Но монаху Митрофану, местному уроженцу, знающему характер Соры, удалось чудом спастись, и он, раскаявшись, вывез на трех подводах и где-то закопал монастырскую казну, всю золотую и серебряную утварь, оклады и кресты. Приняв обет молчания, он возродил обитель с жесточайшим уставом и абсолютным аскетизмом, только теперь на старом месте, то есть, в рощенье, которое никогда не затапливалось. И называться он стал Арсеньев Соринский монастырь. По преданию, сам Митрофан до пострига был ремесленником, медником-жестянщиком и потому собрал мастеров и организовал при обители мастерскую, где чеканили и отливали изделия исключительно из меди, презирая серебро и золото. Торговые же пути оставались вечными, не подвластными ни стихиям, ни, пожалуй, божьим карам, поэтому купцы на следующую ярмарку сбросились и в течение трех лет выстроили каменные храмы, палаты и мастерские, поскольку убоялись гнева Господня, да и не желали терять дешевый, прибыльный товар в виде медных окладов, меднолитых икон, крестов и прочих поделок высокого искусства и качества, ценной рыбы и мягкой рухляди.
Несмотря на строгость жизни, здесь все равно что-то происходило, потому как время от времени всех до единого насельников рассылали по другим монастырям, а то и вовсе сажали на цепь в земляные тюрьмы, а в Соринскую обитель посылали самых стойких духом и аскетичных иноков, чтобы по прошествии десятка лет заменить на новых. Болтали самое разное: мол, не выдерживают искушения бесом, не выносят строгости устава, впадают в уныние, вызывающее помутнение рассудка и, как следствие, склонность к ереси и даже богохульству. То им видение случится, придет какой-нибудь святой и давай проповедовать: неверно вы молитесь, не слышат вас на Небесах, надобно по-другому. И научит как. Иноки посчитают это за божье откровение и молятся по-новому, то на деревья, то на огонь или на солнце. А оказывается, все это погано и непотребно, и происходит потому, что монастырь стоит на языческом капище, и старые боги все время вредят новым.

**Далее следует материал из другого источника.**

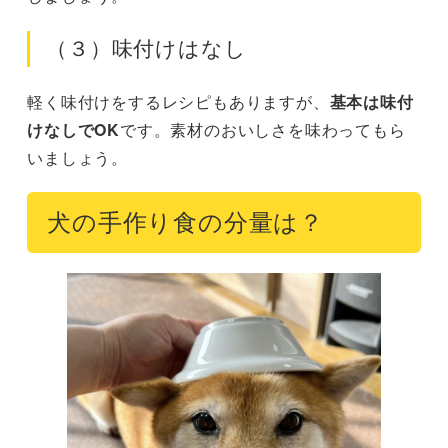
（３）味付けはなし
軽く味付けをするレシピもありますが、
基本は味付
けなしでOK
です。素材のおいしさを味わってもら
いましょう。
犬の手作り食の分量は？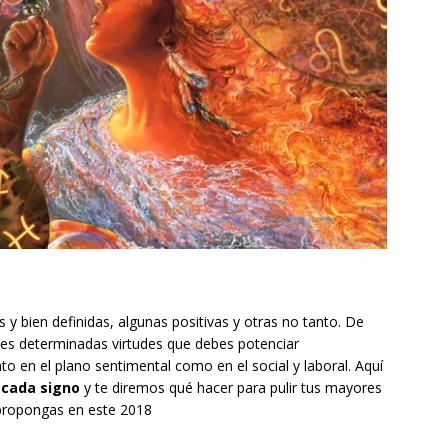
 y bien definidas, algunas positivas y otras no tanto. De
enes determinadas virtudes que debes potenciar
to en el plano sentimental como en el social y laboral. Aquí
 cada signo
y te diremos qué hacer para pulir tus mayores
 propongas en este 2018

Так или иначе, но существовала легенда, которую многие старики помнили. Будто бы в пору расцвета возрожденной обители, ровно за сто лет до событий семнадцатого года, пришел некий странствующий инок проситься в общину, однако ему отказали только за то, что весу в нем было за четыре пуда — слишком жирным показался, не подходил для худой, изможденной братии. Тогда обиженный странник достал мелок, начертал на железных воротах с коваными крестами пятиконечную звезду и удалился восвояси. Говорят, этот сатанинский знак оттирали всей братией целую неделю и так отшлифовали металл, что сияющую звезду поверх крестов было видно еще в тридцатых, пока не заменили ворота.
И вот спустя ровно век — день в день, вскоре после февральской революции, в третий день страстной недели произошло событие, толком не объяснимое до сей поры ни атеистами, ни церковниками: все насельники, включая послушников и даже наемных работников, в одну ночь покинули обитель и бесследно исчезли.
Соринская Пустынь стояла в священной роще, на горе, и потому местные жители, помня древние заповеди, рядом не селились никогда, ближайшие деревни и села находились в шести-семи километрах по берегам озера, и так получилось, что всю страстную неделю никто в монастырь не приходил, поэтому исчезновение монахов обнаружилось, когда народ стал подтягиваться ко всенощной службе. Каменная обитель с крепостными стенами стояла, как покинутый командой корабль. Все было оставлено так, словно иноки вышли на минуту и сейчас вернутся, еще некоторые лампадки горели, а все требники в соборе оказались открытыми на отходной молитве. Это обстоятельство родило страшные слухи о массовом самоубийстве. Будто бы кто-то видел, как насельники, послушники, престарелые безродные, жившие при монастыре, приходящие работники и мастеровые — все, кто был в тот час в Пустыни, цепочкой вышли на лед озера и разом прыгнули в майну.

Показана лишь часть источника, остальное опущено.